A unique feature about the Jama Masjid is the life it created in the spaces around it. The steps which lead to the Jama Masjid hold ulterior importance in the development of life around the mosque. The stones that have been used to build the steps leading to the mosque, were sourced from about 200km away from Delhi. The reason for using the steps was that the mosque was built on an elevated platform, which according to some locals was called Pahari Bhojla before the Mosque came into existence. Before Nader Shah sacked Delhi in 1738, the steps of the Jama Masjid used to serve as markets, as steps on all the three sides were occupied by traders, craftsmen, artists, food stalls, and many more. The steps evolved as a hub of social life or an “adda” as it is called today.
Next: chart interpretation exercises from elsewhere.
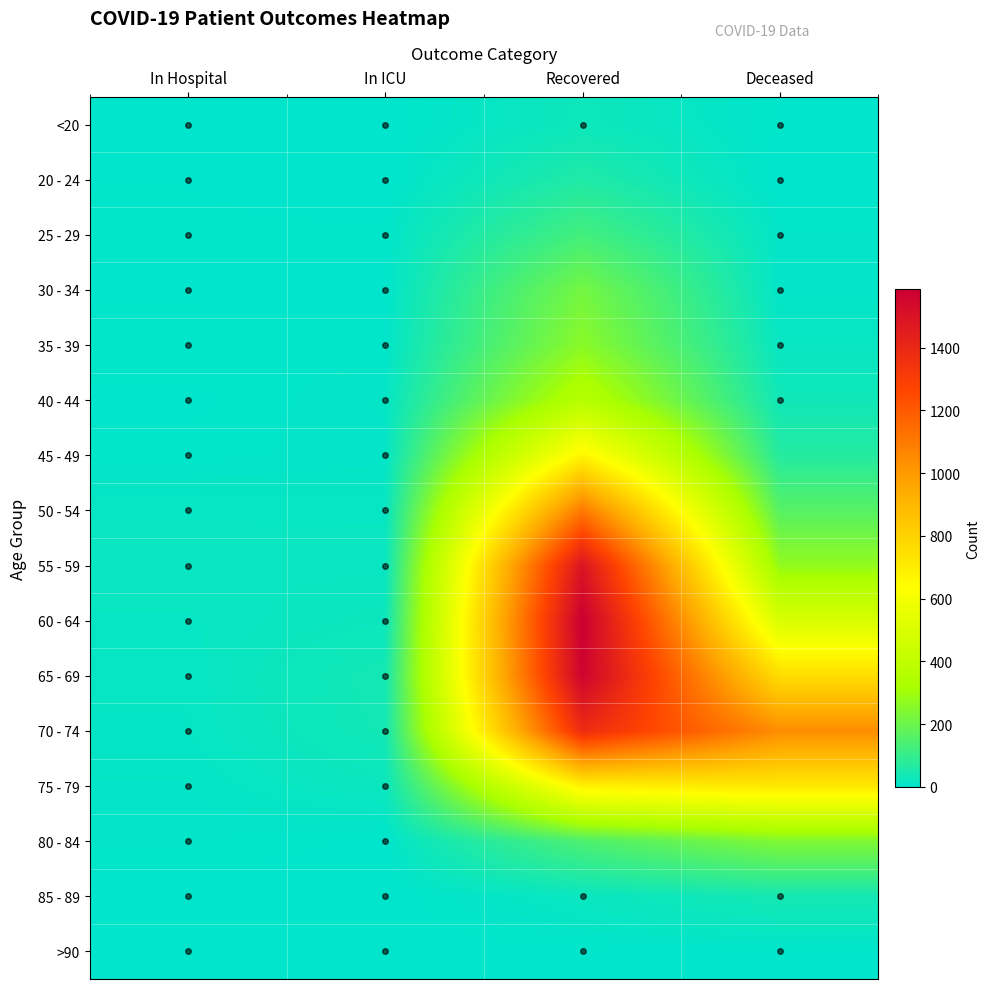

At Recovered, list the series in order from largest to smallest.

60 - 64, 65 - 69, 55 - 59, 70 - 74, 50 - 54, 75 - 79, 45 - 49, 40 - 44, 35 - 39, 30 - 34, 80 - 84, 25 - 29, 20 - 24, <20, 85 - 89, >90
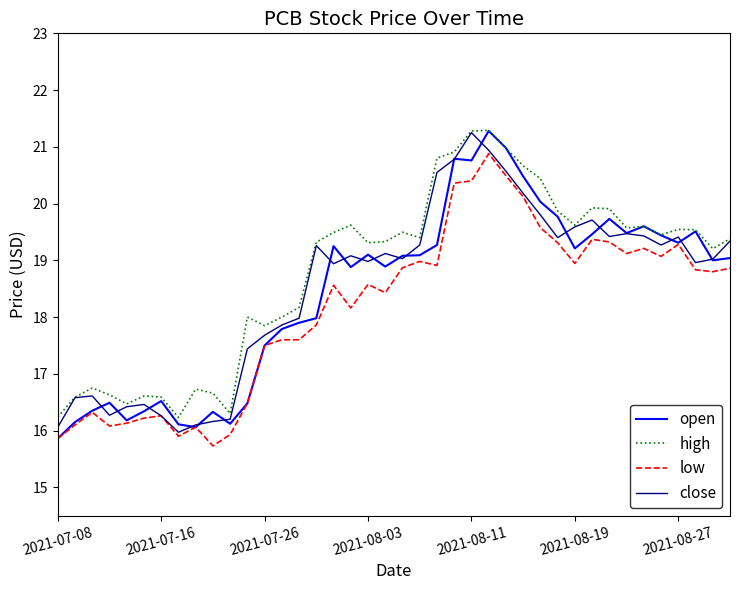

True or false: high and close intersect in this chart.

False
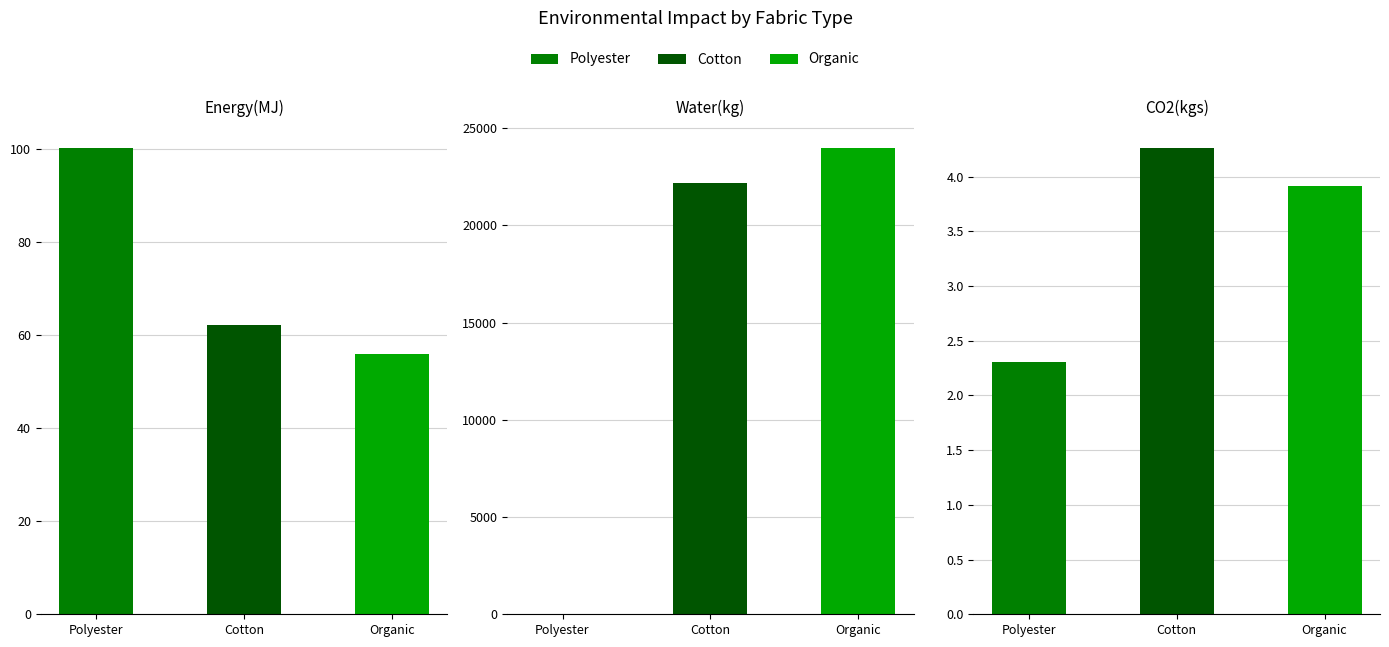

List the series in order of their peak value, highest first.

Organic, Cotton, Polyester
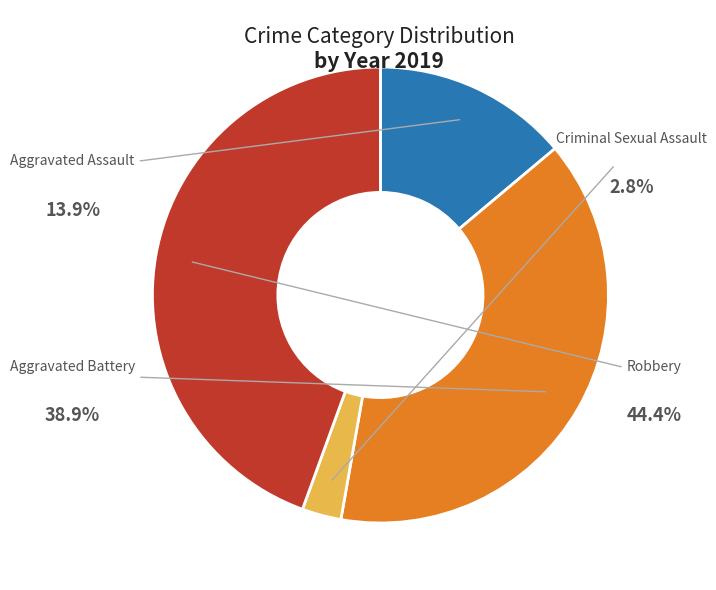

Combined, do Aggravated Battery and Criminal Sexual Assault account for over 50%?

No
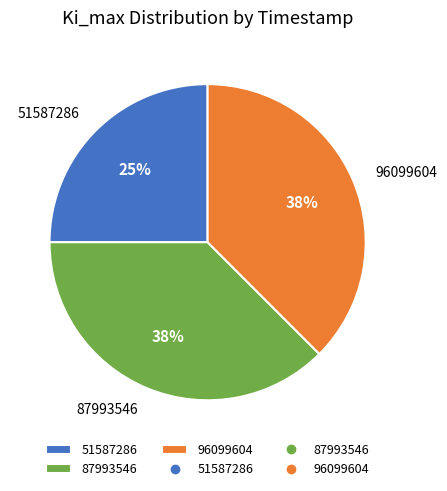

True or false: 96099604 accounts for 38% of the total.

True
The steps helped in the development of gastronomy in the city, as Biryani, Kebabs, Kulfi, and Paan were sold on the steps while people used to enjoy listening to poetry that was recited by famous poets who were patronized by the rulers.
Major changes took place after the death of Maulana Abul Kalam Azad in 1958, as a park was created beside the Masjid which came to be called ‘Azad Park’ as Maulana Abul Kalam Azad lies buried there. Soon the traders around the area were also removed and the Meena Bazaar was formally established. By the 1970s, 3 markets emerged in the area; two of them being Meena Bazaar (Outside Jama Masjid and in the Red Fort), and the third one which connected the Dehli Darwaza of the fort, to the Jama Masjid. Today, there is a round-about in front of the Dehli Darwaza, which was earlier an octagonal park with a fountain in between. The park was surrounded by an octagonal market which was called “Chowk Sadullah Khan”. This third market was the place where astrologers, palmists, bird sellers, oil sellers, medical advisers used to sit and do their usual business. In 1978, after the Saur revolution in Afghanistan, the markets saw massive migrations of people with Pathani origin, who came and started selling ointments and foods that could heal people.
If we exit the Masjid from the Shahi Darwaza, there are two graves; that of Hare Bare Shah and Hazrat Sufi Sarmad Shaheed. Hare Bare Shah used to live at the same place during Shah Jahan’s regime and tales tell us that Sarmad came afterward and pitched his tent next to Hare Bare Shah. Hare Bare Shah was famous amongst women who were childless, as they would come to him and pray for an offspring.
As the 1980s approached, a lot of traders and craftsmen were removed from the Jama Masjid. The space might have lost its old charm but the smells, vibes, mosques, dargahs, Havelis remind us of the alluring traditions and cultures that were followed during the Mughals, that make them one of the most important and interesting subjects of research under schools of History, Anthropology and Art.